_Activity_
Scan the entries for the word "lines". Every line that has it should be copied.

++++

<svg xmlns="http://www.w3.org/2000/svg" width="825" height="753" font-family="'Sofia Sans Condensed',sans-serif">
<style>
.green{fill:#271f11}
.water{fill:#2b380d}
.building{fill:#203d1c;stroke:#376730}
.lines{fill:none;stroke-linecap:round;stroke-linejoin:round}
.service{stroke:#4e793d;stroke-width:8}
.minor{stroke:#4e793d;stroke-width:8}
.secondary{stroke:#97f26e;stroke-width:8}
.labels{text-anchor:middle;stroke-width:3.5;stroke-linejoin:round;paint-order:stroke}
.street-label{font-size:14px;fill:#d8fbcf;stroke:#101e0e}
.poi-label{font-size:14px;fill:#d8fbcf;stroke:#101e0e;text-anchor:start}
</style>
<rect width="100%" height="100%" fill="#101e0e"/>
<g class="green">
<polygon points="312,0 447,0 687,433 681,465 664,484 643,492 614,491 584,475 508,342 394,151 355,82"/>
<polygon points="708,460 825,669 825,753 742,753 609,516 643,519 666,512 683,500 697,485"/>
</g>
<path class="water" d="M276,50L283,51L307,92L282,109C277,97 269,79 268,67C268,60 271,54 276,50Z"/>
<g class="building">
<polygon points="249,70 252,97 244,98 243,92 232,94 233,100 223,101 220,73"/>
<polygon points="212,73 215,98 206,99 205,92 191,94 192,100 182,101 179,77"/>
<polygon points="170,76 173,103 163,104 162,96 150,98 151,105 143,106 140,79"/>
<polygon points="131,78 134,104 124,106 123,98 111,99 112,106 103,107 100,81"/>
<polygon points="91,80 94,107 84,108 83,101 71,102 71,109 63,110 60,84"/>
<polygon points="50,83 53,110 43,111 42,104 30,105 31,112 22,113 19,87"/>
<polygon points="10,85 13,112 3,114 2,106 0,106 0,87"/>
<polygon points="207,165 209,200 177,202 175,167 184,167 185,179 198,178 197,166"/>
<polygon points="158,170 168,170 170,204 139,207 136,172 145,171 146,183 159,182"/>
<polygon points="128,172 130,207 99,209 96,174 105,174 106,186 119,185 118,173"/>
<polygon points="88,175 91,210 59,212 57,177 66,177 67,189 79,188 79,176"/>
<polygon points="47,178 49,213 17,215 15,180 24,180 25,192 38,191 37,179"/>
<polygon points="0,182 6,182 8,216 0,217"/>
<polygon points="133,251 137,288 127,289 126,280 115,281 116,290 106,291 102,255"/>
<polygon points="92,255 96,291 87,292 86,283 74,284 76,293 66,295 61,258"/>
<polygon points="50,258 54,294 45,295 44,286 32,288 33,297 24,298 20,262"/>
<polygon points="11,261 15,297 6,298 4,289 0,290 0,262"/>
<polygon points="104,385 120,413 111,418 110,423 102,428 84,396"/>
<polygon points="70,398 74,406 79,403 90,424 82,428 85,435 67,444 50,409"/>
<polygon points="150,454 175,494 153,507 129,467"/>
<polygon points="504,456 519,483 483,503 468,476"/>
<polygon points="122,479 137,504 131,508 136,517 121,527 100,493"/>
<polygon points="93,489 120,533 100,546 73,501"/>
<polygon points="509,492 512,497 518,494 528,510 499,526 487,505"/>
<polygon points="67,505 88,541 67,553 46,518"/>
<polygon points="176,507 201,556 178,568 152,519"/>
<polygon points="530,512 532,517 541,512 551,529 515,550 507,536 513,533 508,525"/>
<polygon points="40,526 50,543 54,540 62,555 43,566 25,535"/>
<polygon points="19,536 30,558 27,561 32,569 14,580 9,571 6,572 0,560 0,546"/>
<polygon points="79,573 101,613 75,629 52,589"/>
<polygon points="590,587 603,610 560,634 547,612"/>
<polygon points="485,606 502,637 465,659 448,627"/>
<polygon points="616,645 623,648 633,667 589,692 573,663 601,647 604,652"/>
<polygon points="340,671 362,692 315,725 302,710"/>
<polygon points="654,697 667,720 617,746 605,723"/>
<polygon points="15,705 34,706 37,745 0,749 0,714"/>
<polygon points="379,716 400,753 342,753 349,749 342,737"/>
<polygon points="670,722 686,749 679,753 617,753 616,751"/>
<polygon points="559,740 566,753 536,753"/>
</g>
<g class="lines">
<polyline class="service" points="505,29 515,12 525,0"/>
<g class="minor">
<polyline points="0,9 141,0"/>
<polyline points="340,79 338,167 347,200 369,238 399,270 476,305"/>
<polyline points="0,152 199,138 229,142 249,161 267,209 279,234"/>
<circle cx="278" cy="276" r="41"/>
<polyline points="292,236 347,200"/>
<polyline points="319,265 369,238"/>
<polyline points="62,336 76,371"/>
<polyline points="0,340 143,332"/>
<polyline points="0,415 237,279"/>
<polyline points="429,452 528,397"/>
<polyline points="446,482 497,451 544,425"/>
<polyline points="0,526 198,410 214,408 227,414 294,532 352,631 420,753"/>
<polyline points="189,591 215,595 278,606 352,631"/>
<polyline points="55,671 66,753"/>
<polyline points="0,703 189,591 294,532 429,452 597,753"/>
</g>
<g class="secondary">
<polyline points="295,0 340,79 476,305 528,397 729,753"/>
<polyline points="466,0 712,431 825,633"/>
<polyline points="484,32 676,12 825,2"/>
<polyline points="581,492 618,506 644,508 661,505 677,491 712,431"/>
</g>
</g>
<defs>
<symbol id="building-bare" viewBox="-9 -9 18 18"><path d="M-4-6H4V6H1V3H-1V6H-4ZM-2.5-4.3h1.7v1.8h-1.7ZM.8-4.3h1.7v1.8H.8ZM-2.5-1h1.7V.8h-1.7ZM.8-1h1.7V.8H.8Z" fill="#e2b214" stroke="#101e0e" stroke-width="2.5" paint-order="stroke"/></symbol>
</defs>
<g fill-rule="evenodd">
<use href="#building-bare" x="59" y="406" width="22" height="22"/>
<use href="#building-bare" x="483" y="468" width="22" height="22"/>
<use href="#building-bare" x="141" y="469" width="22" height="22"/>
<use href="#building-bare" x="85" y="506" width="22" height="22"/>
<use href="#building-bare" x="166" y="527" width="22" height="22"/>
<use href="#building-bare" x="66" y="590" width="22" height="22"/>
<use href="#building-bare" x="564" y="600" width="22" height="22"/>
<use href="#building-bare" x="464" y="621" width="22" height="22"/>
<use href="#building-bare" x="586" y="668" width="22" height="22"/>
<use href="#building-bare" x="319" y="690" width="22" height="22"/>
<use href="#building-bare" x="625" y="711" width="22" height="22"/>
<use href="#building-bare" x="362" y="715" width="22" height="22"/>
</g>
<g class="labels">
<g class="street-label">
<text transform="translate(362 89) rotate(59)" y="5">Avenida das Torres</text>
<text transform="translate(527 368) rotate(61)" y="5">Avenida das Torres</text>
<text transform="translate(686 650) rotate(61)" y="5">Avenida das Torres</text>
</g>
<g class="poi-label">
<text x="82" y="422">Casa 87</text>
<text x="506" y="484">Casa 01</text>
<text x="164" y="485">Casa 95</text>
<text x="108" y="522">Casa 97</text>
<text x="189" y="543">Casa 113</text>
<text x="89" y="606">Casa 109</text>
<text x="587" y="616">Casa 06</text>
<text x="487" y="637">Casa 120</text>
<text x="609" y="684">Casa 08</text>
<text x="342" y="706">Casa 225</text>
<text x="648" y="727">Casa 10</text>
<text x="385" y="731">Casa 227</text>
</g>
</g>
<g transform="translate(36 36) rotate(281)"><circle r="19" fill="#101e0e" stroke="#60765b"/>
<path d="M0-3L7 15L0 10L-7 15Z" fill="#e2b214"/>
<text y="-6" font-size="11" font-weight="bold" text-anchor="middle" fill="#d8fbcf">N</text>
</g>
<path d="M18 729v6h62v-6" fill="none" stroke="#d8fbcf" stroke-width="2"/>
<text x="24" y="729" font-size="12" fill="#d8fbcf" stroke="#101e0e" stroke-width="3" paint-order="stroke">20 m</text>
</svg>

++++

_Task solution_
.lines{fill:none;stroke-linecap:round;stroke-linejoin:round}
<g class="lines">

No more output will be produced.